Global foreign direct investment inflows rose by 5% to $1.24 trillion in 2010, boosted by an increase in manufacturing projects in emerging countries - including many with significant apparel sectors - a UN report says.

"The share of manufacturing rose to almost half of all foreign direct investment projects," said James Zhan, chief for investment and enterprise at the UN Conference on Trade and Development (UNCTAD).

The agency projects global FDI inflows to come in at around $1.4-1.6 trillion in 2011, or back to the pre-crisis average.

Zhan, lead author of UNCTAD's 'World Investment Report 2011,' said last year emerging economies absorbed $642bn or 52% of global FDI flows.

Inflows to China jumped 11% to $106bn in 2010, although due to rising wage and production costs the trend of off shoring labour-intensive manufacturing to the country has slowed and investments are now shifting to high-tech industries.

Inflows to Indonesia reached $13.3bn, up from $4.8bn the year before, Vietnam rose to $8.1bn ($7.6bn), Cambodia to $783m ($539m), and Bangladesh climbed to $913m ($700m).
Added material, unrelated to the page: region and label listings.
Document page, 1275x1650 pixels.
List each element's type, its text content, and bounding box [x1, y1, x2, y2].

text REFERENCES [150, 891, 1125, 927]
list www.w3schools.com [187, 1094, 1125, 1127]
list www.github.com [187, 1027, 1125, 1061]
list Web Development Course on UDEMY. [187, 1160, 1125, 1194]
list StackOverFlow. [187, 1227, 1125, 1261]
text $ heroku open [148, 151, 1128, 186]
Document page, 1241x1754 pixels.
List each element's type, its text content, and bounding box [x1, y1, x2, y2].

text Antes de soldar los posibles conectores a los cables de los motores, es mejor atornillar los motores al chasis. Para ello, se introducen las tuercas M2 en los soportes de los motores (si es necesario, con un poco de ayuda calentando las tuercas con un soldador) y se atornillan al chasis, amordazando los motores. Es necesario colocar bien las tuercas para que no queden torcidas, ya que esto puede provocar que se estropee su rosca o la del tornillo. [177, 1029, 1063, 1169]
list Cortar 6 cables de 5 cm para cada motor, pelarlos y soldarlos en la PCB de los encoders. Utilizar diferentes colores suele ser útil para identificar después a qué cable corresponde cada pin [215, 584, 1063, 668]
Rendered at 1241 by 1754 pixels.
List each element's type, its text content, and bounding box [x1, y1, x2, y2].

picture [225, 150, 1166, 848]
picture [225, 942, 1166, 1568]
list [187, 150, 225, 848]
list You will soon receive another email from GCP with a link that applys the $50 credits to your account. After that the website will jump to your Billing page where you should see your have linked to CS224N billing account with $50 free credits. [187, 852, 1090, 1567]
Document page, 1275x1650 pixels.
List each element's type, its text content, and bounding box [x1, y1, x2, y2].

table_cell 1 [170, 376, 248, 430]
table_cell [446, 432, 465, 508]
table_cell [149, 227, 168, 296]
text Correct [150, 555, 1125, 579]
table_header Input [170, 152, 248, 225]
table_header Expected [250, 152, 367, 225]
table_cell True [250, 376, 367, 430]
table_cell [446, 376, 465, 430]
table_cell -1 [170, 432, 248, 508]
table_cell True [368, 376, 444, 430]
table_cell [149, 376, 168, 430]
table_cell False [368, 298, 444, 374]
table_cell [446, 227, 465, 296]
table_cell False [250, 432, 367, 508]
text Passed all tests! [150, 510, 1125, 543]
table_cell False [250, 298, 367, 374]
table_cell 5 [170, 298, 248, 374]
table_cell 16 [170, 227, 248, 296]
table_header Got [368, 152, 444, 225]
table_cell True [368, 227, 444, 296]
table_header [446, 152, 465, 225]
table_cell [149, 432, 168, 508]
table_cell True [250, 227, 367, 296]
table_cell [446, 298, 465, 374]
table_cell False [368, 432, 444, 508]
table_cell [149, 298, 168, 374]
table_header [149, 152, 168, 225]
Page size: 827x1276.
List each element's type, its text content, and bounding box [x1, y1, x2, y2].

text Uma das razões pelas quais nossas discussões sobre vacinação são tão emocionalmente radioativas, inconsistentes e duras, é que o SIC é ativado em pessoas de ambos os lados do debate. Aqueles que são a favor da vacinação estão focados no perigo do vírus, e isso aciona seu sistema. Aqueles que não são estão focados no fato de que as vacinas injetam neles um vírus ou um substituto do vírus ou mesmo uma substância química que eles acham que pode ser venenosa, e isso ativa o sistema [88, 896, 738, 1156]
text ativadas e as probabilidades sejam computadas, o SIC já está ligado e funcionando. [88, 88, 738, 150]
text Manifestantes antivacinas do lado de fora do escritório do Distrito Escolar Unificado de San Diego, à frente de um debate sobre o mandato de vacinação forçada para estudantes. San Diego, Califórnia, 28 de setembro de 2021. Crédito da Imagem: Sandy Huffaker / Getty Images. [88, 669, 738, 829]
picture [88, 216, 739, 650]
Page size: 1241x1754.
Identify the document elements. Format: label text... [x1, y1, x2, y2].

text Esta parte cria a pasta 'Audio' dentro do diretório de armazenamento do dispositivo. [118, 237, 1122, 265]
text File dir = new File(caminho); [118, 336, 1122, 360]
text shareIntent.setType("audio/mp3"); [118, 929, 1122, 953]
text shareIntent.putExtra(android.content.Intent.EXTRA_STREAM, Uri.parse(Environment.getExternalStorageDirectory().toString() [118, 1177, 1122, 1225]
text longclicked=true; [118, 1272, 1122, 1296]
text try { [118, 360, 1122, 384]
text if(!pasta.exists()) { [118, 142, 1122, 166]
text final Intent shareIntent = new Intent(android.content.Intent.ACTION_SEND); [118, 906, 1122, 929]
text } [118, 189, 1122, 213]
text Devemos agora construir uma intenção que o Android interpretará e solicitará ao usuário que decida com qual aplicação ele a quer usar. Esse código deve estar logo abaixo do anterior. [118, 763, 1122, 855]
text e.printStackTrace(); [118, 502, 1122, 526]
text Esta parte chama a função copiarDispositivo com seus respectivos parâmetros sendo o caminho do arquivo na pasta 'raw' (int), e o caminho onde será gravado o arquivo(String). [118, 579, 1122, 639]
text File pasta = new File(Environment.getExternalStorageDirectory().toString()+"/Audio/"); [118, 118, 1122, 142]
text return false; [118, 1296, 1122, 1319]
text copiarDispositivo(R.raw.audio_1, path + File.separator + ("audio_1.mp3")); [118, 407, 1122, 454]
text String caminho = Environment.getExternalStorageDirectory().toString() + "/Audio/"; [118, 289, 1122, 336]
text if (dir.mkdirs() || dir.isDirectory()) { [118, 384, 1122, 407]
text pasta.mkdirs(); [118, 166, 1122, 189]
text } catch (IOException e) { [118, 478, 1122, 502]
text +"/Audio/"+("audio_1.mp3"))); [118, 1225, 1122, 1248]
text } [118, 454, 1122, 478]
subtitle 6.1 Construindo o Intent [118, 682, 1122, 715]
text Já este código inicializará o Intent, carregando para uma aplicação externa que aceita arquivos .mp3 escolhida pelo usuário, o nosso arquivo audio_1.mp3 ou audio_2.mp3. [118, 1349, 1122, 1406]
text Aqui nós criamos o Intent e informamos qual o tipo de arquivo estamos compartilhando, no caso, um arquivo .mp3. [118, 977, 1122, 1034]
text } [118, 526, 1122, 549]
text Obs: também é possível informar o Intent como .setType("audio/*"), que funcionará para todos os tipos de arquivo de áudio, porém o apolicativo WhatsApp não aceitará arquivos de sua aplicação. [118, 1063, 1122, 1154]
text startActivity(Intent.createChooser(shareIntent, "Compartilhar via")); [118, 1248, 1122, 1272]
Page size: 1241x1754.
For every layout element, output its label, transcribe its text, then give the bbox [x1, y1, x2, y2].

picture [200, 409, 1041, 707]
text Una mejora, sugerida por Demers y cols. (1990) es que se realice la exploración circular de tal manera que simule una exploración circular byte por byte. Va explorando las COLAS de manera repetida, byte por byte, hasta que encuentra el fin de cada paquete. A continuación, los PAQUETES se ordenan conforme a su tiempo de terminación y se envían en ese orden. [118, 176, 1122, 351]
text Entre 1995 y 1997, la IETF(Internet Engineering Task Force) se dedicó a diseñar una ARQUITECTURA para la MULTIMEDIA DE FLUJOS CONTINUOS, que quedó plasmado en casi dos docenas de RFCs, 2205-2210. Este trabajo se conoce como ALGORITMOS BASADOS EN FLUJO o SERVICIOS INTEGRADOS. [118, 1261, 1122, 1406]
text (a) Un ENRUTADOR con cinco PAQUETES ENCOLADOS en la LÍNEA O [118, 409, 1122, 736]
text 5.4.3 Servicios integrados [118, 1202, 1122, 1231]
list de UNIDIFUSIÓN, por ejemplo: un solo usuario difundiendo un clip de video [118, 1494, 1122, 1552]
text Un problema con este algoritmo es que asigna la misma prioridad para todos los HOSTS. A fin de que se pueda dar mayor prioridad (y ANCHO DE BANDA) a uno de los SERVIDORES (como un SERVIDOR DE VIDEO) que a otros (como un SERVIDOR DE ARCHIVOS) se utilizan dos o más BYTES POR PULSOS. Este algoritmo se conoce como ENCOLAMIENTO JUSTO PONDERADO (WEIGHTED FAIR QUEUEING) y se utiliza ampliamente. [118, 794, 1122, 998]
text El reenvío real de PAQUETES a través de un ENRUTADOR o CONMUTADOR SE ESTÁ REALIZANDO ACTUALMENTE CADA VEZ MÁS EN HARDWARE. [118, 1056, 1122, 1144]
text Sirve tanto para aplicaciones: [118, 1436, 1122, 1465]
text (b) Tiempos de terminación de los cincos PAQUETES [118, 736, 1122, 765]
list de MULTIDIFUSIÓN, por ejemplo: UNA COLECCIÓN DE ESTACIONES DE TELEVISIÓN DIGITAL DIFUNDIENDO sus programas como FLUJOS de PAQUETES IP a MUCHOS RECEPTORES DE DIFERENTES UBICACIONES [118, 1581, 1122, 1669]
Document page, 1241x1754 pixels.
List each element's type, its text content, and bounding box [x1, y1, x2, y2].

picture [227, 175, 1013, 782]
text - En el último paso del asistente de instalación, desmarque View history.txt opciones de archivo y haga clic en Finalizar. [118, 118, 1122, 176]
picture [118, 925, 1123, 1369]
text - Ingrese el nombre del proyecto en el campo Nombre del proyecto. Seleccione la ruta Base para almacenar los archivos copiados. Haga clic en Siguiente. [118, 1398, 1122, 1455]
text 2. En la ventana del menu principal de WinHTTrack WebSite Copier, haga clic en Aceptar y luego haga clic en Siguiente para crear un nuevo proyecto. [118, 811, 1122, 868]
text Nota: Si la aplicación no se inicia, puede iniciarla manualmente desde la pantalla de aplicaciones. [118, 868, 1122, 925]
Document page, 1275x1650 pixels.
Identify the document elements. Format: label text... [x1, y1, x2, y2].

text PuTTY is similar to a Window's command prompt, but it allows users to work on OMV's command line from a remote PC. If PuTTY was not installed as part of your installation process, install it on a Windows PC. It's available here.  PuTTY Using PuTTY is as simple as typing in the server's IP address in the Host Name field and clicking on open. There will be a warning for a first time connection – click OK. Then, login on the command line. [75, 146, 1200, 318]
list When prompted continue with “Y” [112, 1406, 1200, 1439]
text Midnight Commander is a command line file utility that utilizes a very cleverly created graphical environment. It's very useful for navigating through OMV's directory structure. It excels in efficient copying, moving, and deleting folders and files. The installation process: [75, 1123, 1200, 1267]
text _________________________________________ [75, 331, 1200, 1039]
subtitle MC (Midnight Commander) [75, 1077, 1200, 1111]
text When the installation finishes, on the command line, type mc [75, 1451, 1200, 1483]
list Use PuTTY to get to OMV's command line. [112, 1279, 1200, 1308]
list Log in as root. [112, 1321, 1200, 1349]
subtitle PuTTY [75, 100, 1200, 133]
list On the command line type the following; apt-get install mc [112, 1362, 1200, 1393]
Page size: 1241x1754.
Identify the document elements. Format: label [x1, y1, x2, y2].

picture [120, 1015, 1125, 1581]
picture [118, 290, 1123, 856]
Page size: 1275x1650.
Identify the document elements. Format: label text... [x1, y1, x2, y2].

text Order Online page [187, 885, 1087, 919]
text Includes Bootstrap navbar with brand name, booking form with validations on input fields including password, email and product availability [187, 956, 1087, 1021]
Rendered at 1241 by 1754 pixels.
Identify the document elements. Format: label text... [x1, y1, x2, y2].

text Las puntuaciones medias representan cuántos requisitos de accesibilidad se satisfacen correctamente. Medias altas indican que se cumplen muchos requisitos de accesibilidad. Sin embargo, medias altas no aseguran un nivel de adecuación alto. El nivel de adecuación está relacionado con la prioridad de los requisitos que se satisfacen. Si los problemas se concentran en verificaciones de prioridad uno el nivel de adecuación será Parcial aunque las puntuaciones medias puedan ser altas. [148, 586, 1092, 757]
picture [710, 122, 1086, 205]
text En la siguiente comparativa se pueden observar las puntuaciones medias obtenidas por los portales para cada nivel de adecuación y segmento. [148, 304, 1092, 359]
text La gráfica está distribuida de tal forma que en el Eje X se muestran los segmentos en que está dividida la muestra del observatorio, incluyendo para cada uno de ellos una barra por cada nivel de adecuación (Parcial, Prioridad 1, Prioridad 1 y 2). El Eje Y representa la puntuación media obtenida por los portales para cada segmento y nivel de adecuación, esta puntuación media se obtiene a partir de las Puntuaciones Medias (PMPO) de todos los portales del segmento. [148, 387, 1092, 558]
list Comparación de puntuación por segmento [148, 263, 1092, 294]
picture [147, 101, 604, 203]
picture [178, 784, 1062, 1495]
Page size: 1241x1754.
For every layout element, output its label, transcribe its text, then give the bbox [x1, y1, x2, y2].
But India and Pakistan saw a fall in flows to $24.6bn ($35.6bn) and $2bn ($2.3bn) respectively.

The study also found non-equity modes (NEM) of international production such as contract manufacturing, services outsourcing, franchising, licensing and management contracts, generated at least $2 trillion in sales worldwide in 2010.

In apparel alone, NEM-related manufacturing employed 14.2m people worldwide and accounted for between $180bn to $190bn of apparel exports in 2010 - nearly a two-thirds share of total world apparel exports valued at $290.6bn.